PAGE EXCERPT:
+++++

Yes, the big ones. And the small ones too. The Societies have many members that can find out these mistakes, and who can report them to their Society officers, who then in turn heckle AIP. Well, I think because of that heckling, the AIP staff itself has had this esprit de corps — that we have had to stick together, you see, in order to develop solutions when problems were identified as having occurred. We really have had to stick together. We've worked together as a tremendous team, and because we slowly evolved from a small organization to a bigger and bigger one, we've always had that togetherness as a staff, that, as I said earlier, has pleased me very much.

Aaserud:

How has that evolved in time? The heckling, has it increased, decreased, fluctuated?

Koch:

Well, unfortunately, the heckling had justifications, and I remind you that the first justification in the early seventies was because it was said that I wasn't spending enough time on AIP matters, and spending too much time on NSF grant work. The second justification was the problems we had with subscription fulfillment.

Aaserud:

Yes, the computer problem.

Koch:

That's right. The third reason was the accounting system. The accounting system in the late seventies got delayed, because of a variety of things, partly that we had not properly implemented the computerized accounting system, and were terribly committed to certain persons on the staff. That in fact inhibited the whole operation, so it became more and more difficult to get the accounting done. So here was a third reason for heckling. A solution was Bernie Dolwich in the fiscal area, to supplement Jerry Gilbert's very capable handling of fiscal affairs. Jerry Gilbert was just overwhelmed. You have to realize that there were four officers here, almost from the start. I organized things a little bit differently after I came. When I first came — I don't know if I mentioned that earlier — we had maybe 12 different divisions that reported directly to me. Now, it was impossible for me as a director to have 12 people reporting to me, and trying to monitor everything. So I then formed another layer in between those 12 people. Those are the branch heads, who happen to be the other three officers. So I had the divisions reporting to the branch heads, and then the branch heads reported to me. But we still had, from the early seventies, four key people. In spite of the fact that we've grown from say 150 people or so to 550 people, it's still just four people. So, we really saw the major problem in the fiscal area, with accounting getting more and more delayed. We therefore had to hire an additional key staff member. That's Bernie Dolowich, who we put him in charge of a newly created branch. Bernie has been superb, partly because of his ability to nicely complement Jerry Gilbert, and develop a good working relationship with one another. We've hired other key people that have helped. For example, Paul Parisi and Terry Scott were all people that are key to our operations. So, to end up, I'm suggesting that even though there were reasons for things happening, we did find solutions for them, and now things are really working extremely well. Journals are on time. The accounting system is working. We're in good shape financially.

+++++

RECORDED DATA:
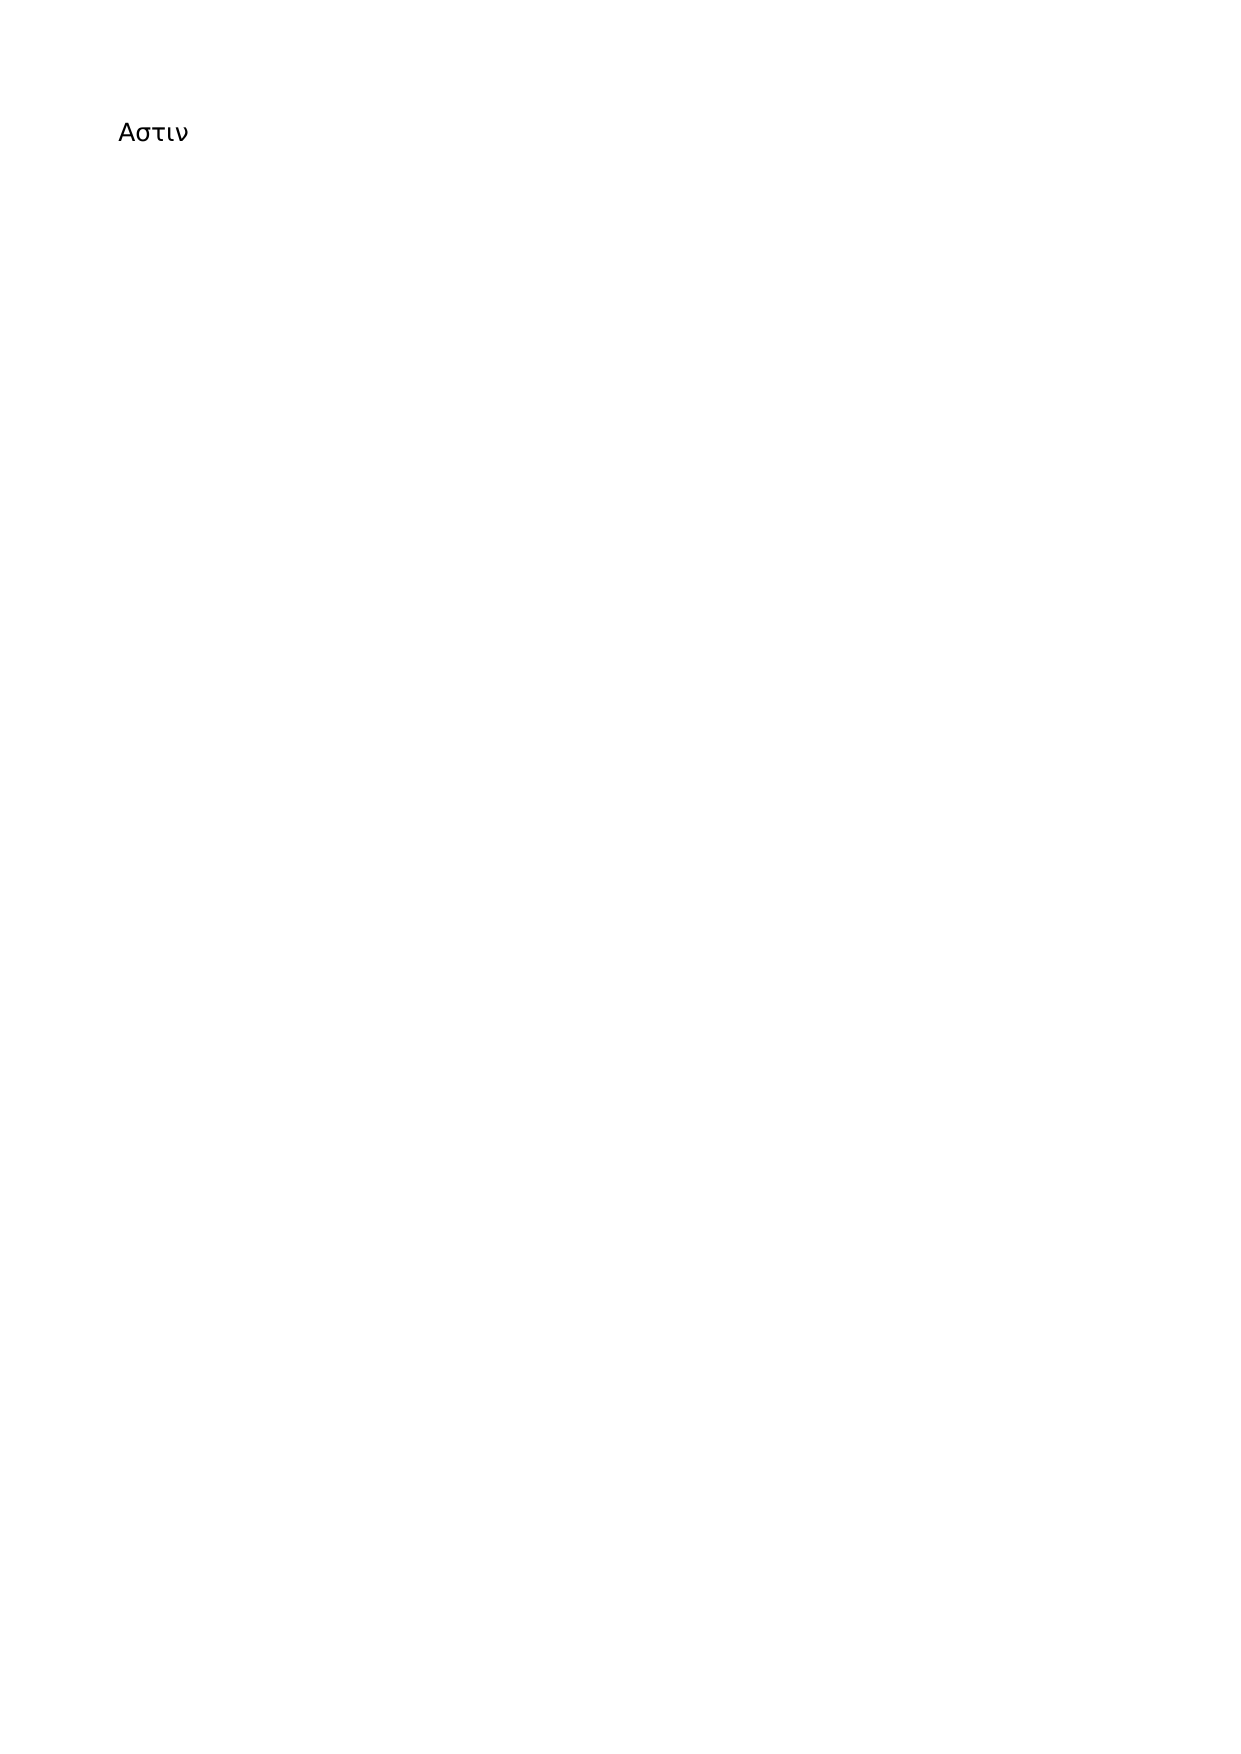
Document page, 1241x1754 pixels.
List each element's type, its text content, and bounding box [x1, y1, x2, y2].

text Αστιν [118, 118, 1122, 147]
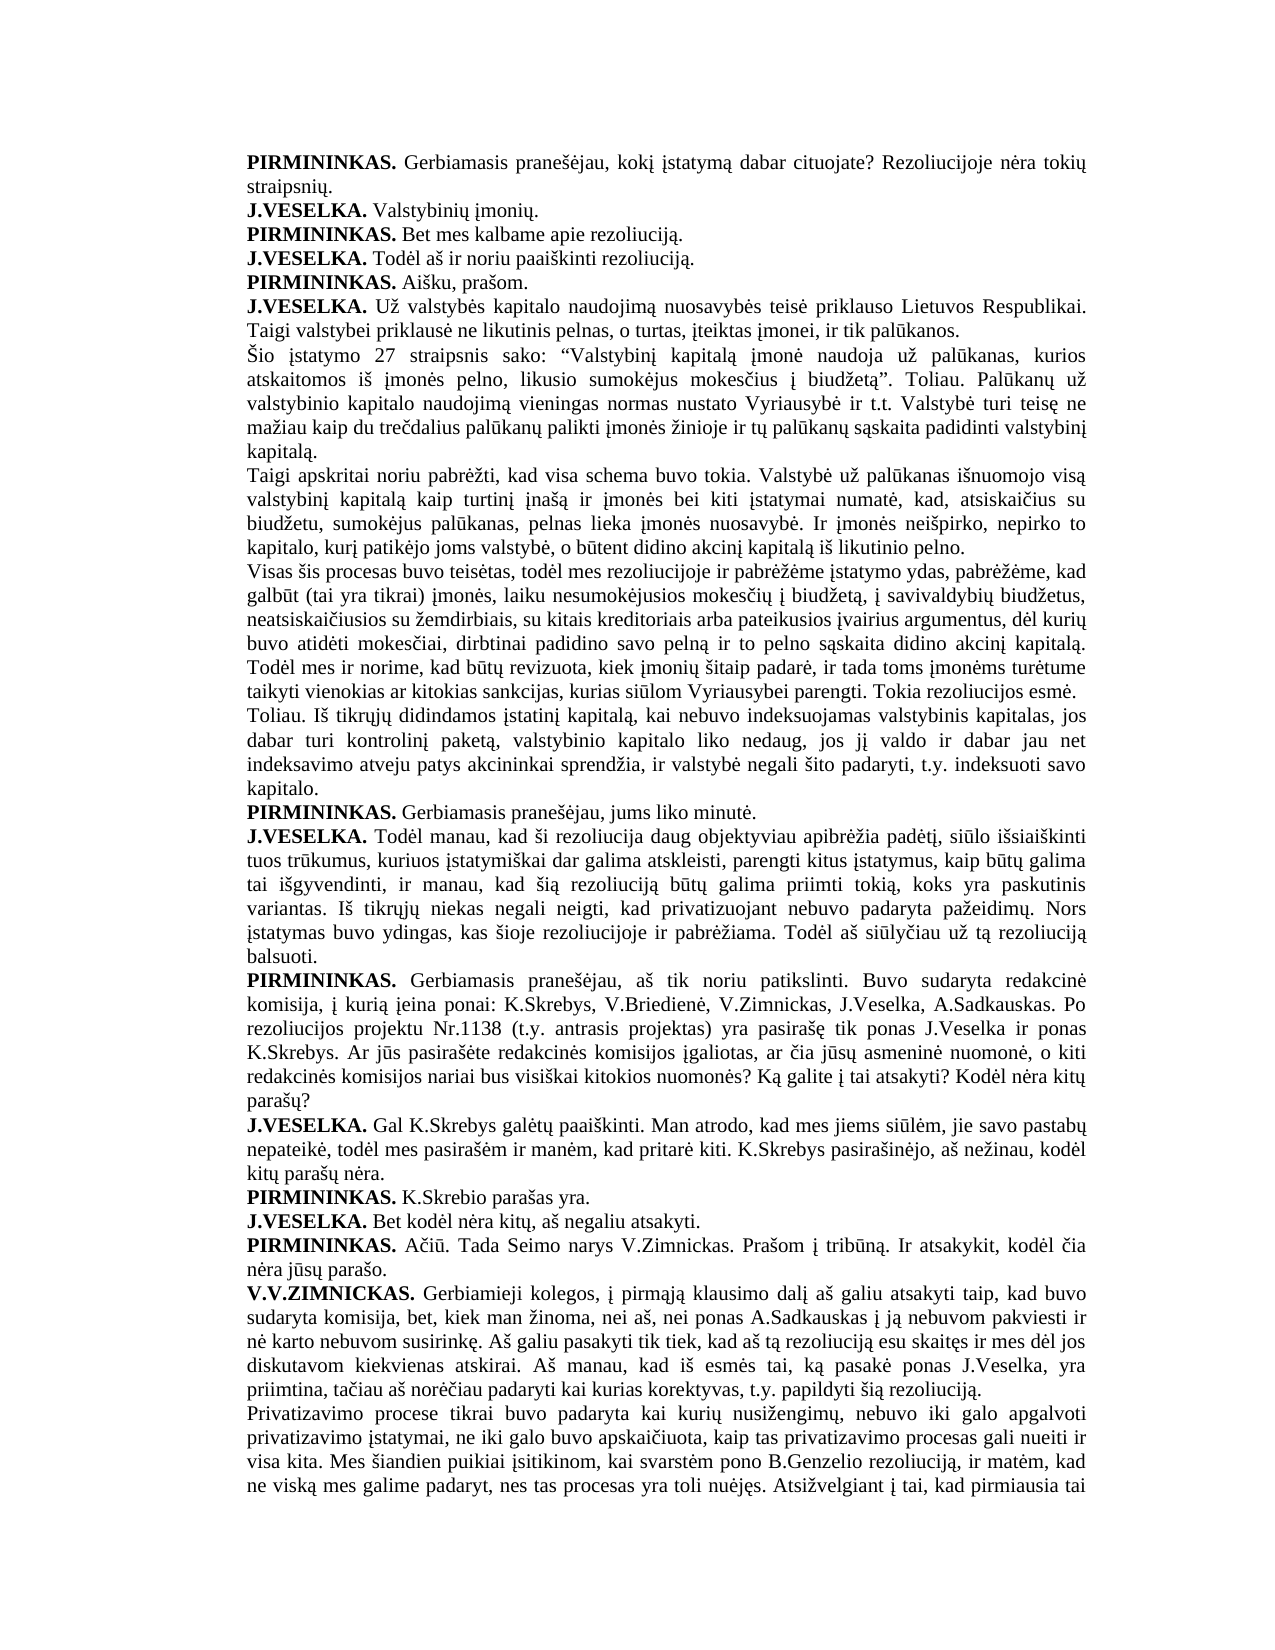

+++++

TO DO:
Rewrite the interview excerpt from "Yes, the big" to "increased, decreased, fluctuated?", swapping "esprit de corps" for "sense of camaraderie". You can leave the listing aside; nothing in it is needed here.

RIGHT ANSWER:
Yes, the big ones. And the small ones too. The Societies have many members that can find out these mistakes, and who can report them to their Society officers, who then in turn heckle AIP. Well, I think because of that heckling, the AIP staff itself has had this sense of camaraderie — that we have had to stick together, you see, in order to develop solutions when problems were identified as having occurred. We really have had to stick together. We've worked together as a tremendous team, and because we slowly evolved from a small organization to a bigger and bigger one, we've always had that togetherness as a staff, that, as I said earlier, has pleased me very much.

Aaserud:

How has that evolved in time? The heckling, has it increased, decreased, fluctuated?